The Furies confused me, too, actually. I'd seen them in public, at poetry readings and movement events, being separatist and provocative, putting each other and all us women on the line, pointing their fingers in a crowd of women they knew, who were still straight. "You must LEAVE your man!" ABANDON your boy child!" I thought they were obnoxious, but certainly the most sexy and interesting stuff around.
So I got one of their numbers and called them up. "Listen," I said, "I want to hear your side of the story. I feel caught in the middle, and I wanna know what you did and why. What's going on?"
That's when they explained to me that the press was really theirs. It had been voted to them democratically at a meeting of The Free Community. It's just that Bill wasn't there, he was vacationing in Mexico. He never would have approved it anyway, he would have filibustered. But they'd presented their case to ALL the assembled groups and individuals that came to that meeting called to decide what to do about the press.

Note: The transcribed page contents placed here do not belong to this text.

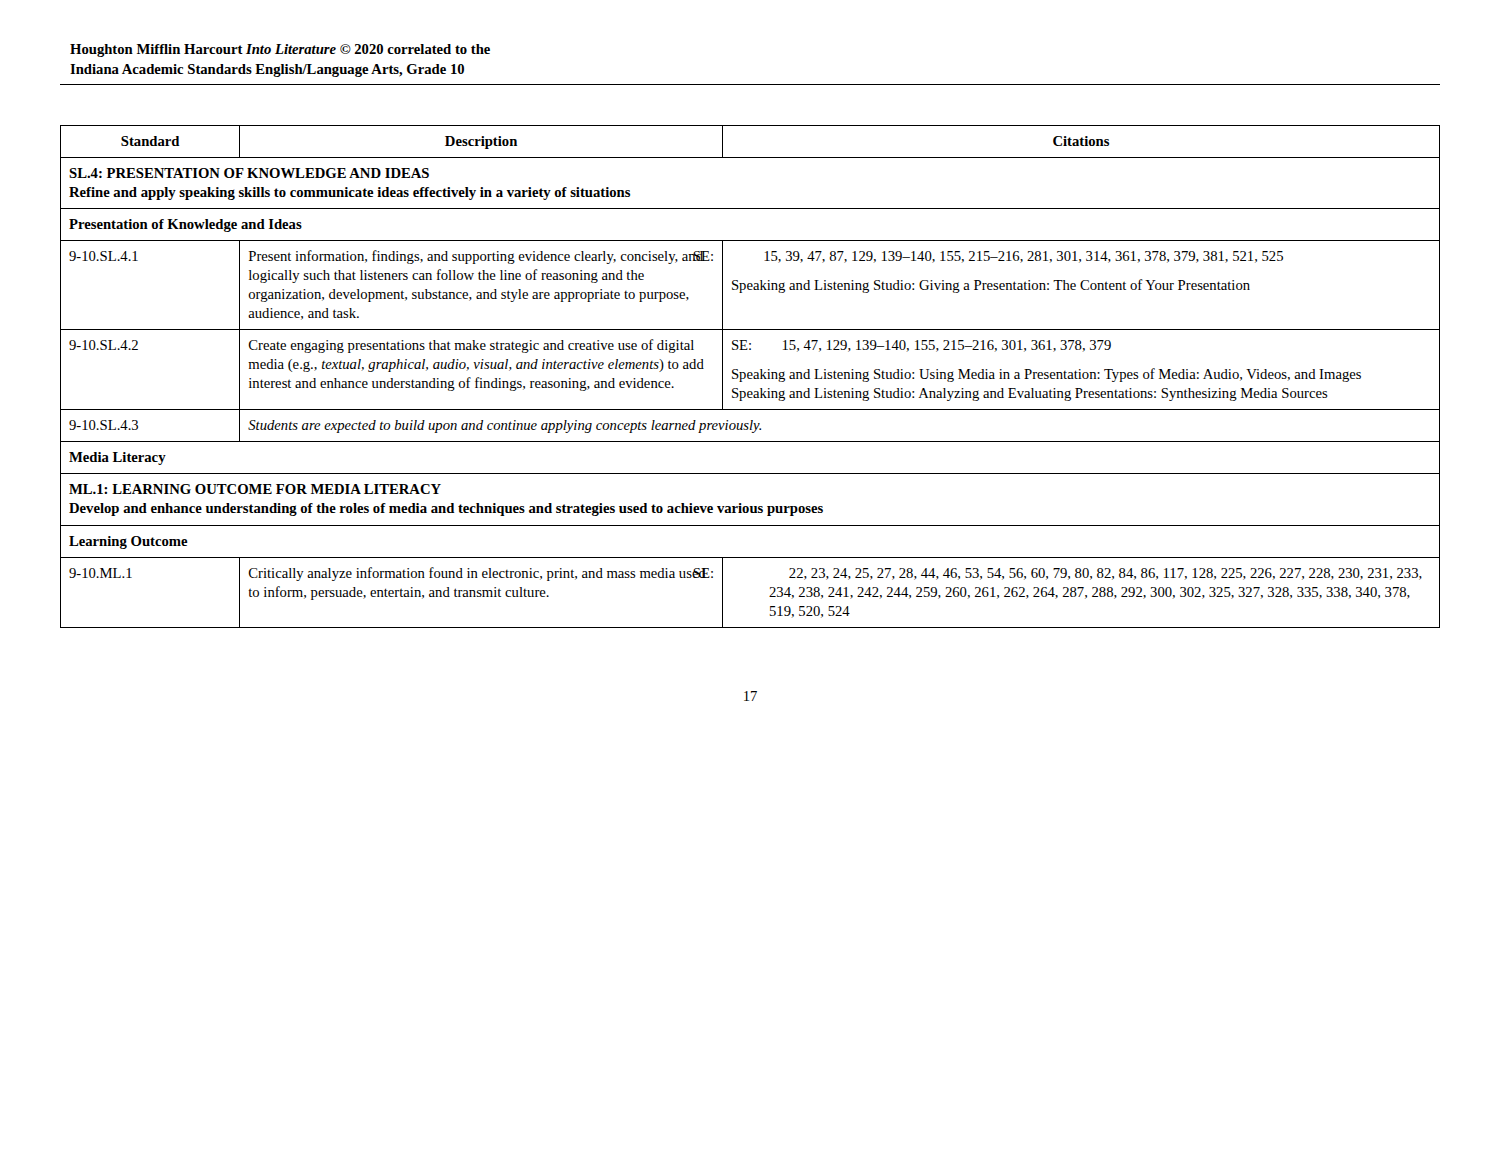Houghton Mifflin Harcourt Into Literature © 2020 correlated to the
Indiana Academic Standards English/Language Arts, Grade 10
| Standard | Description | Citations |
| --- | --- | --- |
| SL.4: PRESENTATION OF KNOWLEDGE AND IDEAS Refine and apply speaking skills to communicate ideas effectively in a variety of situations |
| Presentation of Knowledge and Ideas |
| 9-10.SL.4.1 | Present information, findings, and supporting evidence clearly, concisely, and logically such that listeners can follow the line of reasoning and the organization, development, substance, and style are appropriate to purpose, audience, and task. | SE: 15, 39, 47, 87, 129, 139–140, 155, 215–216, 281, 301, 314, 361, 378, 379, 381, 521, 525 Speaking and Listening Studio: Giving a Presentation: The Content of Your Presentation |
| 9-10.SL.4.2 | Create engaging presentations that make strategic and creative use of digital media (e.g., textual, graphical, audio, visual, and interactive elements ) to add interest and enhance understanding of findings, reasoning, and evidence. | SE: 15, 47, 129, 139–140, 155, 215–216, 301, 361, 378, 379 Speaking and Listening Studio: Using Media in a Presentation: Types of Media: Audio, Videos, and Images Speaking and Listening Studio: Analyzing and Evaluating Presentations: Synthesizing Media Sources |
| 9-10.SL.4.3 | Students are expected to build upon and continue applying concepts learned previously. |
| Media Literacy |
| ML.1: LEARNING OUTCOME FOR MEDIA LITERACY Develop and enhance understanding of the roles of media and techniques and strategies used to achieve various purposes |
| Learning Outcome |
| 9-10.ML.1 | Critically analyze information found in electronic, print, and mass media used to inform, persuade, entertain, and transmit culture. | SE: 22, 23, 24, 25, 27, 28, 44, 46, 53, 54, 56, 60, 79, 80, 82, 84, 86, 117, 128, 225, 226, 227, 228, 230, 231, 233, 234, 238, 241, 242, 244, 259, 260, 261, 262, 264, 287, 288, 292, 300, 302, 325, 327, 328, 335, 338, 340, 378, 519, 520, 524 |
17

Everyone voted that they had the best plan and that men could get print training lots of other places and that it should go to them. But Bill never answered their phone calls when he came back from Mexico, and they had a year's worth of publishing planned, ready to go.
They explained to me that Bill and the Institute for Policy Studies - our local hip/radical think tank - had gotten the press cheap, second-hand, and announced that they were making it available to the whole community. But when the women tried to use it, Bill put them through all these numbers. He was good at that.
So they debated about what to do over the whole summer while they planned their publications - the monthly Furies newspaper, and different poetry books on women loving women, and little essay collections on class, Lesbianism, ageism and racism. And they realized, "Hey, talking with him isn't gonna do any good, action's what he understands." So they'd come early that morning with a crew of moving men and took the big press down the two flights of stairs and out the front door before anyone could stop them.
The woman I talked to said, "You're crazy to be working for that man. He will screw you over. You shouldn't give your energy to men, they will screw you over in the end." And I said, "Thank you for the advice. I think it is ... uh ... probably true, but I feel my role is as a mediator, between forces, and I'm gonna try to do this." And I did. For years and years.
So anyway, The Furies eventually contacted IPS themselves and negotiated directly with them. And maybe because two of the Furies -- Charlotte Bunch and Rita Mae Brown -- had been close to the IPS men before in the movement, they got it all worked out. They kept the press ... and published everything they said they were gonna publish too.